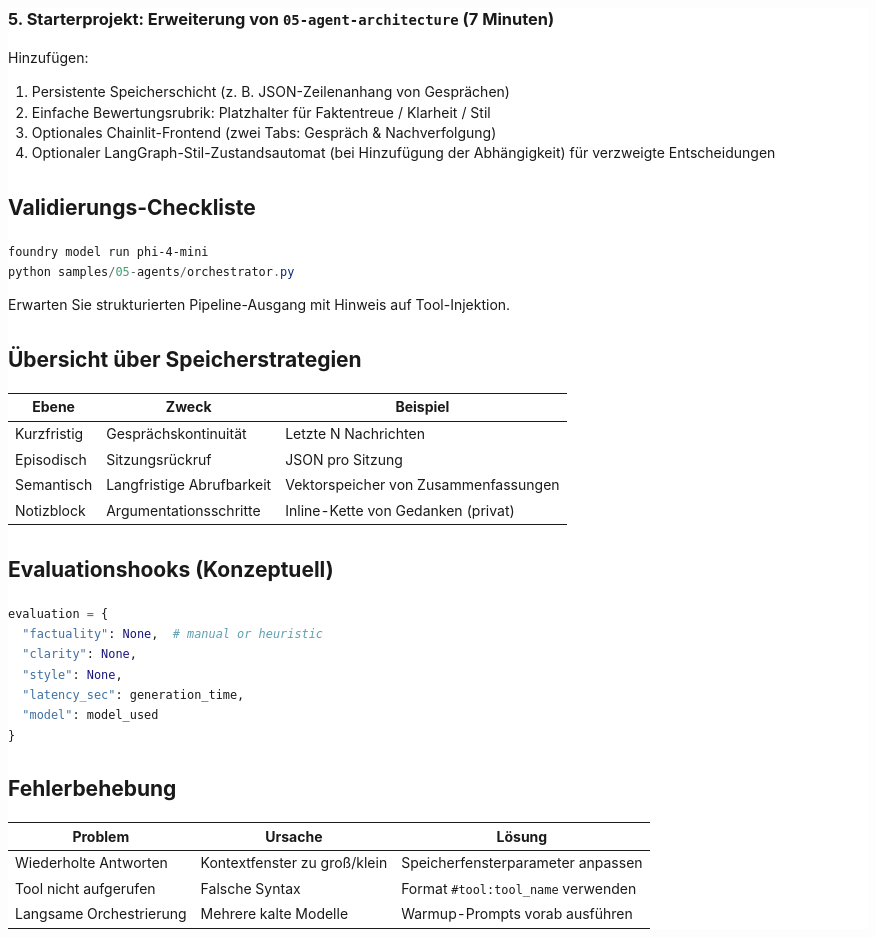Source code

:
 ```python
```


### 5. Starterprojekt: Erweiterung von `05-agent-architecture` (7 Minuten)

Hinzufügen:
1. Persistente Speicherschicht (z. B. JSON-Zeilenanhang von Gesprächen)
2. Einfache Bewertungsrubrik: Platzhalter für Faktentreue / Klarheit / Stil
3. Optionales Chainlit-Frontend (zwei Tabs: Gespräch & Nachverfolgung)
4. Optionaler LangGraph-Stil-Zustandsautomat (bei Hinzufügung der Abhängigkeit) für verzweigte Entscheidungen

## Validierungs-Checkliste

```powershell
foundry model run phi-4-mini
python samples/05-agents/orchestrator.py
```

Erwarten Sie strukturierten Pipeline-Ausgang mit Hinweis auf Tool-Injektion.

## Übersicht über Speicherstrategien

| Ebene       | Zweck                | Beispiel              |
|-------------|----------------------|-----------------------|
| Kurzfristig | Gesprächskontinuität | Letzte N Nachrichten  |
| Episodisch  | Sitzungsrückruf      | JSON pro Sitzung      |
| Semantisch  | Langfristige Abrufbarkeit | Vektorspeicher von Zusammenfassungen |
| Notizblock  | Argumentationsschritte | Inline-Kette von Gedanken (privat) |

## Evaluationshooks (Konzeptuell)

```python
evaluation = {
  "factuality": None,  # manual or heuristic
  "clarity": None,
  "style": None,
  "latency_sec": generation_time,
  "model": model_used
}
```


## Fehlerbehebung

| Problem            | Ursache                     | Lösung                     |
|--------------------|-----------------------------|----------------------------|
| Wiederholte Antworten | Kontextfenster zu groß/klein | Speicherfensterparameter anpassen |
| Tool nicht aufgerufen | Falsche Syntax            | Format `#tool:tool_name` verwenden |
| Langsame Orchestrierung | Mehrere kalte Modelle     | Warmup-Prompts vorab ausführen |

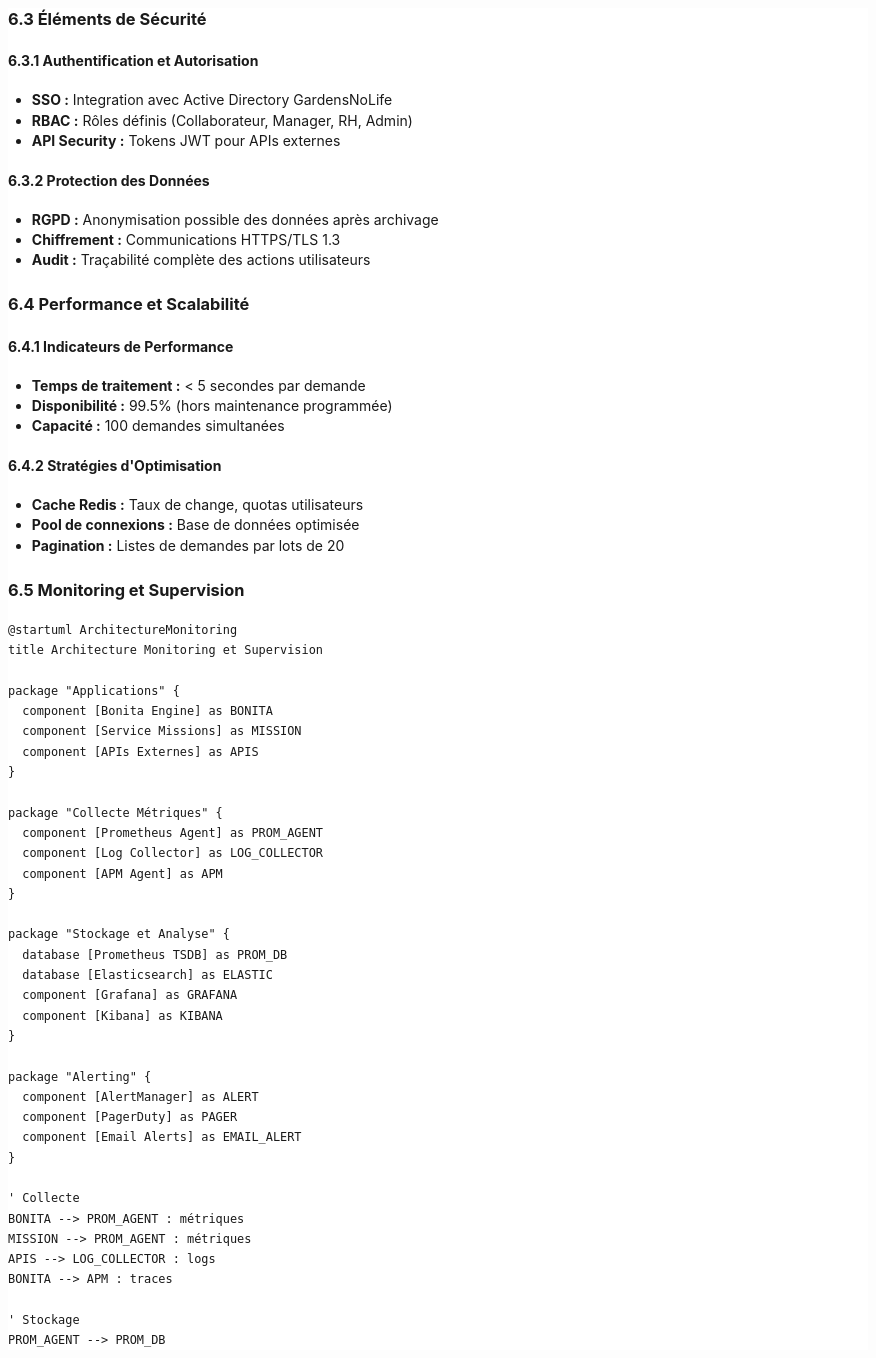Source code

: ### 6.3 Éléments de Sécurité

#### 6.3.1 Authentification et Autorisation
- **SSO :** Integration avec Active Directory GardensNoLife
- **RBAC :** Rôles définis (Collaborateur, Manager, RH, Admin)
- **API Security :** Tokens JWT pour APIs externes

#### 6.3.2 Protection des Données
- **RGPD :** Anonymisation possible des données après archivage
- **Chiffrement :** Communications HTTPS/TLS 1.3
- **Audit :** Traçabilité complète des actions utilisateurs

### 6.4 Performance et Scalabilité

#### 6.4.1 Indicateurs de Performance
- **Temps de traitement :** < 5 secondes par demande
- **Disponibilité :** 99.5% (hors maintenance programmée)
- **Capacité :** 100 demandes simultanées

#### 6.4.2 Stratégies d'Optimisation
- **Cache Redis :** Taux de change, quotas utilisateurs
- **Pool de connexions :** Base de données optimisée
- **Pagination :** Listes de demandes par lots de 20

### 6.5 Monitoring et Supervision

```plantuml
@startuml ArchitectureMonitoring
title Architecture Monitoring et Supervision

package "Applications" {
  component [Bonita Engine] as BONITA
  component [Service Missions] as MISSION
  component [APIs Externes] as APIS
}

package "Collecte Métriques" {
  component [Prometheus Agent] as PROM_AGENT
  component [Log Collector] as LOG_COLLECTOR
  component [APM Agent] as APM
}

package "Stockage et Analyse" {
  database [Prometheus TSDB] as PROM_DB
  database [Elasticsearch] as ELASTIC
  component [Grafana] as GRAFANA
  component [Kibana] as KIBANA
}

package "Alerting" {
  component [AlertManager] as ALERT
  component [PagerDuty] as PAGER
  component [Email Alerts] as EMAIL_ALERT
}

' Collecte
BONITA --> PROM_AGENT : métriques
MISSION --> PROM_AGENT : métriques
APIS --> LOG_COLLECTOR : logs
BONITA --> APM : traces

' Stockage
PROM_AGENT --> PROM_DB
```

=====

The whole listing above, minus its pictures, is what you should write out word for word.

## TASK OUTPUT
Source code

:
 ```python
```


### 5. Starterprojekt: Erweiterung von `05-agent-architecture` (7 Minuten)

Hinzufügen:
1. Persistente Speicherschicht (z. B. JSON-Zeilenanhang von Gesprächen)
2. Einfache Bewertungsrubrik: Platzhalter für Faktentreue / Klarheit / Stil
3. Optionales Chainlit-Frontend (zwei Tabs: Gespräch & Nachverfolgung)
4. Optionaler LangGraph-Stil-Zustandsautomat (bei Hinzufügung der Abhängigkeit) für verzweigte Entscheidungen

## Validierungs-Checkliste

```powershell
foundry model run phi-4-mini
python samples/05-agents/orchestrator.py
```

Erwarten Sie strukturierten Pipeline-Ausgang mit Hinweis auf Tool-Injektion.

## Übersicht über Speicherstrategien

| Ebene       | Zweck                | Beispiel              |
|-------------|----------------------|-----------------------|
| Kurzfristig | Gesprächskontinuität | Letzte N Nachrichten  |
| Episodisch  | Sitzungsrückruf      | JSON pro Sitzung      |
| Semantisch  | Langfristige Abrufbarkeit | Vektorspeicher von Zusammenfassungen |
| Notizblock  | Argumentationsschritte | Inline-Kette von Gedanken (privat) |

## Evaluationshooks (Konzeptuell)

```python
evaluation = {
  "factuality": None,  # manual or heuristic
  "clarity": None,
  "style": None,
  "latency_sec": generation_time,
  "model": model_used
}
```


## Fehlerbehebung

| Problem            | Ursache                     | Lösung                     |
|--------------------|-----------------------------|----------------------------|
| Wiederholte Antworten | Kontextfenster zu groß/klein | Speicherfensterparameter anpassen |
| Tool nicht aufgerufen | Falsche Syntax            | Format `#tool:tool_name` verwenden |
| Langsame Orchestrierung | Mehrere kalte Modelle     | Warmup-Prompts vorab ausführen |

Source code

: ### 6.3 Éléments de Sécurité

#### 6.3.1 Authentification et Autorisation
- **SSO :** Integration avec Active Directory GardensNoLife
- **RBAC :** Rôles définis (Collaborateur, Manager, RH, Admin)
- **API Security :** Tokens JWT pour APIs externes

#### 6.3.2 Protection des Données
- **RGPD :** Anonymisation possible des données après archivage
- **Chiffrement :** Communications HTTPS/TLS 1.3
- **Audit :** Traçabilité complète des actions utilisateurs

### 6.4 Performance et Scalabilité

#### 6.4.1 Indicateurs de Performance
- **Temps de traitement :** < 5 secondes par demande
- **Disponibilité :** 99.5% (hors maintenance programmée)
- **Capacité :** 100 demandes simultanées

#### 6.4.2 Stratégies d'Optimisation
- **Cache Redis :** Taux de change, quotas utilisateurs
- **Pool de connexions :** Base de données optimisée
- **Pagination :** Listes de demandes par lots de 20

### 6.5 Monitoring et Supervision

```plantuml
@startuml ArchitectureMonitoring
title Architecture Monitoring et Supervision

package "Applications" {
  component [Bonita Engine] as BONITA
  component [Service Missions] as MISSION
  component [APIs Externes] as APIS
}

package "Collecte Métriques" {
  component [Prometheus Agent] as PROM_AGENT
  component [Log Collector] as LOG_COLLECTOR
  component [APM Agent] as APM
}

package "Stockage et Analyse" {
  database [Prometheus TSDB] as PROM_DB
  database [Elasticsearch] as ELASTIC
  component [Grafana] as GRAFANA
  component [Kibana] as KIBANA
}

package "Alerting" {
  component [AlertManager] as ALERT
  component [PagerDuty] as PAGER
  component [Email Alerts] as EMAIL_ALERT
}

' Collecte
BONITA --> PROM_AGENT : métriques
MISSION --> PROM_AGENT : métriques
APIS --> LOG_COLLECTOR : logs
BONITA --> APM : traces

' Stockage
PROM_AGENT --> PROM_DB
```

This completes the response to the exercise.